EXCERPTED PASSAGE Start Marker
Perez is Ecuador’s hero

— FILE PHOTO

Perez.

QUITO: From selling newspapers on the streets to help his family make ends meet, Jefferson Perez grew up to become a World and Olympic champion walker and a hero in Ecuador.

The soft-spoken Perez, from the mountain town of Cuenca, is considered Ecuador’s greatest athlete in a country where sport is dominated by football.

He was featured on a postage stamp and commemorative coin in honour of his 1996 Olympic gold in Atlanta and is often invited for lunch with the President.

The lanky, 33-year-old Perez, the only Ecuadorian to have won an Olympic medal, is training for the Beijing Games in what could be his last competition.

After finishing fourth in the last two Olympics, Perez is back on top of his game, winning his third World championship for the 20-km walk last year in Japan.

“I believe above everything else that this is a sport of great suffering, a sport in which the winner is the one willing to suffer the most,” Perez told Reuters. “I love this sport...to be able to overcome my weaknesses.”

Lack of funds

Perez is one of only 25 Ecuadorean athletes who will participate in August’s Beijing Olympics.

Many of them lack funding from national athletic federations struggling to keep afloat.
EXCERPTED PASSAGE End Marker
* WHAT TO WORK ON
Write out the article on Jefferson Perez in full, word for word.
MATERIAL SUPPLIED Start Marker
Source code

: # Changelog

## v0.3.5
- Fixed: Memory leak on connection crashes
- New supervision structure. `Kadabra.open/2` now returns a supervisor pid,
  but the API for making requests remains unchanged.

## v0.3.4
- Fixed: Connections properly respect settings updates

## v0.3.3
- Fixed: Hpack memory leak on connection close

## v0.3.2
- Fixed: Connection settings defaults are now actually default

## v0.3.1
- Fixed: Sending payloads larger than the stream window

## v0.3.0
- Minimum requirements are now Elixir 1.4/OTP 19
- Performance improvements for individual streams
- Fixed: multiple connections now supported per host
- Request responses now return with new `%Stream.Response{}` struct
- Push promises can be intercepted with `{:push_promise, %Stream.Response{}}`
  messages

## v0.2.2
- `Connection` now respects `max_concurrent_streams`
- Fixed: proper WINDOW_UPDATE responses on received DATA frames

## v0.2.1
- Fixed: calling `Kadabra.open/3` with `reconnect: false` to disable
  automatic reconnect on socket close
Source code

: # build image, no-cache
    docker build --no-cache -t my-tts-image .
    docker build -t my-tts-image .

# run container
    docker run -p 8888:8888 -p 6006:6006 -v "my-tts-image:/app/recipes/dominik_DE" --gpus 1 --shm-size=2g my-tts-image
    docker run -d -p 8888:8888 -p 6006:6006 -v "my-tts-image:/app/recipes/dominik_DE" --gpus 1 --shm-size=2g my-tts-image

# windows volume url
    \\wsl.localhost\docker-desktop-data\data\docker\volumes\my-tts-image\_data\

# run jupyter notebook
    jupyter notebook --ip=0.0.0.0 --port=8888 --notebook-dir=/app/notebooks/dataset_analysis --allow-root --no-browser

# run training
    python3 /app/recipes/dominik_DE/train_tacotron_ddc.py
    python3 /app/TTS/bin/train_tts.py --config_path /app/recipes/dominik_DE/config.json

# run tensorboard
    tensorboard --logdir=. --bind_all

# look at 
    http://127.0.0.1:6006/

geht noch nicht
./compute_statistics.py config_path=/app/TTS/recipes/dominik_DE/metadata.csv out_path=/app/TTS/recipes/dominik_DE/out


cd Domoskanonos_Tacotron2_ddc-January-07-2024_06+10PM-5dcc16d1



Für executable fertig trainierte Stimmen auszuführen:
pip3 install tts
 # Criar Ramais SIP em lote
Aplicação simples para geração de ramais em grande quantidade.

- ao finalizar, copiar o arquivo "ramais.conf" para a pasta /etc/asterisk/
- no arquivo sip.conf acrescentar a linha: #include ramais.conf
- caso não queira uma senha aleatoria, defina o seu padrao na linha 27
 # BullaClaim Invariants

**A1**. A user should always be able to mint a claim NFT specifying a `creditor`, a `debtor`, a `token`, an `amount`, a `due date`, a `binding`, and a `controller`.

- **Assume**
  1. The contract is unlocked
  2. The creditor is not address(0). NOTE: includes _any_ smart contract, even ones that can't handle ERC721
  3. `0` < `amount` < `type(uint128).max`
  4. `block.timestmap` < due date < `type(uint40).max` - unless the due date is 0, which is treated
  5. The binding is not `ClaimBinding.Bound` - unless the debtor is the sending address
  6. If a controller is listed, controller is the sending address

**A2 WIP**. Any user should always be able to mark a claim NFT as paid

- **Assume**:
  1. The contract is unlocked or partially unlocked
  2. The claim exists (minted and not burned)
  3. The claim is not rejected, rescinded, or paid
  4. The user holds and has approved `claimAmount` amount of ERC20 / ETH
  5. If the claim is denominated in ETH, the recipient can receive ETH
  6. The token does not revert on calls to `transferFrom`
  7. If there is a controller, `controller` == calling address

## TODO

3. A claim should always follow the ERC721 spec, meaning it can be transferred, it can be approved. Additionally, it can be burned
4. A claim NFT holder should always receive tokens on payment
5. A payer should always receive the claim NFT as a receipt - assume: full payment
MATERIAL SUPPLIED End Marker
* ANSWER BELOW
Perez is Ecuador’s hero

— FILE PHOTO

Perez.

QUITO: From selling newspapers on the streets to help his family make ends meet, Jefferson Perez grew up to become a World and Olympic champion walker and a hero in Ecuador.

The soft-spoken Perez, from the mountain town of Cuenca, is considered Ecuador’s greatest athlete in a country where sport is dominated by football.

He was featured on a postage stamp and commemorative coin in honour of his 1996 Olympic gold in Atlanta and is often invited for lunch with the President.

The lanky, 33-year-old Perez, the only Ecuadorian to have won an Olympic medal, is training for the Beijing Games in what could be his last competition.

After finishing fourth in the last two Olympics, Perez is back on top of his game, winning his third World championship for the 20-km walk last year in Japan.

“I believe above everything else that this is a sport of great suffering, a sport in which the winner is the one willing to suffer the most,” Perez told Reuters. “I love this sport...to be able to overcome my weaknesses.”

Lack of funds

Perez is one of only 25 Ecuadorean athletes who will participate in August’s Beijing Olympics.

Many of them lack funding from national athletic federations struggling to keep afloat.